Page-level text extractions
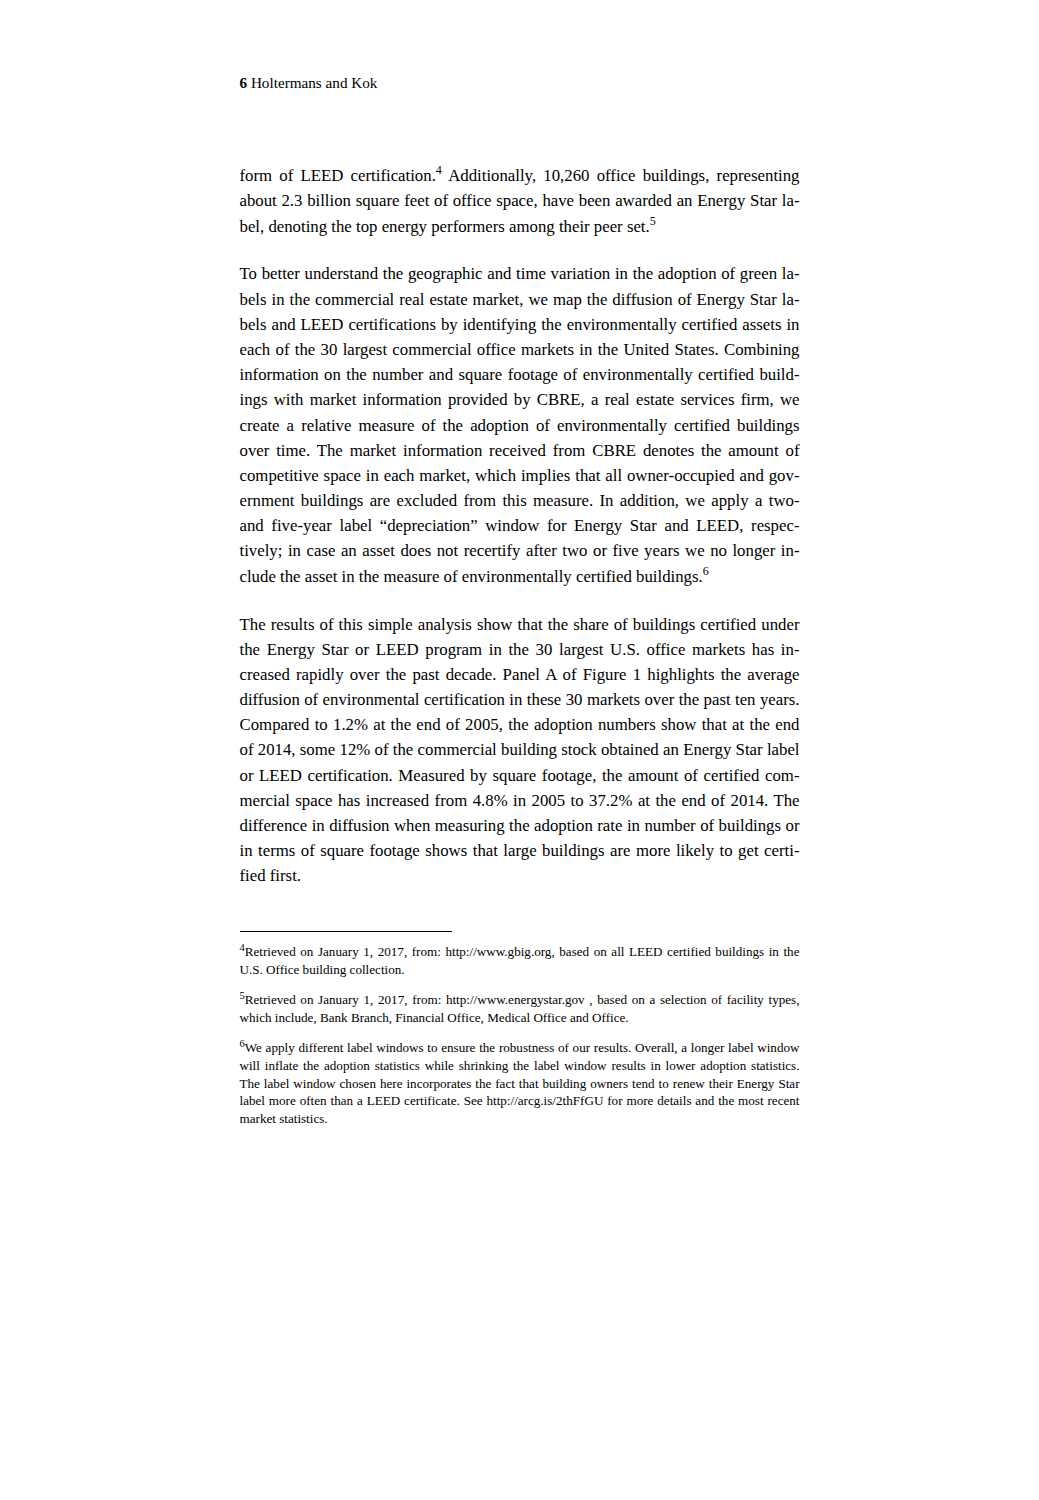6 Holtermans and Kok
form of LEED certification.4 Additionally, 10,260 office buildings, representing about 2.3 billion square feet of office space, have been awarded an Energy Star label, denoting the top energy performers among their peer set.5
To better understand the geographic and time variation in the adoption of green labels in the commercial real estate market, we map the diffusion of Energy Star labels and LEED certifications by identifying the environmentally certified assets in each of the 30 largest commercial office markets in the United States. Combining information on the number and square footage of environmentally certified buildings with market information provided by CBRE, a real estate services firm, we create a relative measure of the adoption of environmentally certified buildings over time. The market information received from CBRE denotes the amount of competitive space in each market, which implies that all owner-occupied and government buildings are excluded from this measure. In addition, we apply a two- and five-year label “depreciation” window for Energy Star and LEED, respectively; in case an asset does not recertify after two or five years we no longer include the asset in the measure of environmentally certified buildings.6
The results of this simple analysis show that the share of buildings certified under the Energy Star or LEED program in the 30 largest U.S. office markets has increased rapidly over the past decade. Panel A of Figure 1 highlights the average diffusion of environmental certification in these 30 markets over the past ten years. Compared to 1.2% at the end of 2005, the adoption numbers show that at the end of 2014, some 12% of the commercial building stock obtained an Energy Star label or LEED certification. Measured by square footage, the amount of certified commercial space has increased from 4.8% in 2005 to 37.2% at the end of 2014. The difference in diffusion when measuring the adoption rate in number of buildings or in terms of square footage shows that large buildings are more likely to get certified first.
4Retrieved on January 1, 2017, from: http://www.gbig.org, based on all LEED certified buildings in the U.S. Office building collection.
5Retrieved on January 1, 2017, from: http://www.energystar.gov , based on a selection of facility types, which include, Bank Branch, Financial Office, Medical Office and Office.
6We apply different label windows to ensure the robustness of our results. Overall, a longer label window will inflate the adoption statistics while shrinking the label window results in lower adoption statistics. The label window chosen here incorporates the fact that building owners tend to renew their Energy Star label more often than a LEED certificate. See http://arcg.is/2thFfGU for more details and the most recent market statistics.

Assignment: Output all the records, word for word, with no pictures in the copy.

Finished task:
6 Holtermans and Kok
form of LEED certification.4 Additionally, 10,260 office buildings, representing about 2.3 billion square feet of office space, have been awarded an Energy Star label, denoting the top energy performers among their peer set.5
To better understand the geographic and time variation in the adoption of green labels in the commercial real estate market, we map the diffusion of Energy Star labels and LEED certifications by identifying the environmentally certified assets in each of the 30 largest commercial office markets in the United States. Combining information on the number and square footage of environmentally certified buildings with market information provided by CBRE, a real estate services firm, we create a relative measure of the adoption of environmentally certified buildings over time. The market information received from CBRE denotes the amount of competitive space in each market, which implies that all owner-occupied and government buildings are excluded from this measure. In addition, we apply a two- and five-year label “depreciation” window for Energy Star and LEED, respectively; in case an asset does not recertify after two or five years we no longer include the asset in the measure of environmentally certified buildings.6
The results of this simple analysis show that the share of buildings certified under the Energy Star or LEED program in the 30 largest U.S. office markets has increased rapidly over the past decade. Panel A of Figure 1 highlights the average diffusion of environmental certification in these 30 markets over the past ten years. Compared to 1.2% at the end of 2005, the adoption numbers show that at the end of 2014, some 12% of the commercial building stock obtained an Energy Star label or LEED certification. Measured by square footage, the amount of certified commercial space has increased from 4.8% in 2005 to 37.2% at the end of 2014. The difference in diffusion when measuring the adoption rate in number of buildings or in terms of square footage shows that large buildings are more likely to get certified first.
4Retrieved on January 1, 2017, from: http://www.gbig.org, based on all LEED certified buildings in the U.S. Office building collection.
5Retrieved on January 1, 2017, from: http://www.energystar.gov , based on a selection of facility types, which include, Bank Branch, Financial Office, Medical Office and Office.
6We apply different label windows to ensure the robustness of our results. Overall, a longer label window will inflate the adoption statistics while shrinking the label window results in lower adoption statistics. The label window chosen here incorporates the fact that building owners tend to renew their Energy Star label more often than a LEED certificate. See http://arcg.is/2thFfGU for more details and the most recent market statistics.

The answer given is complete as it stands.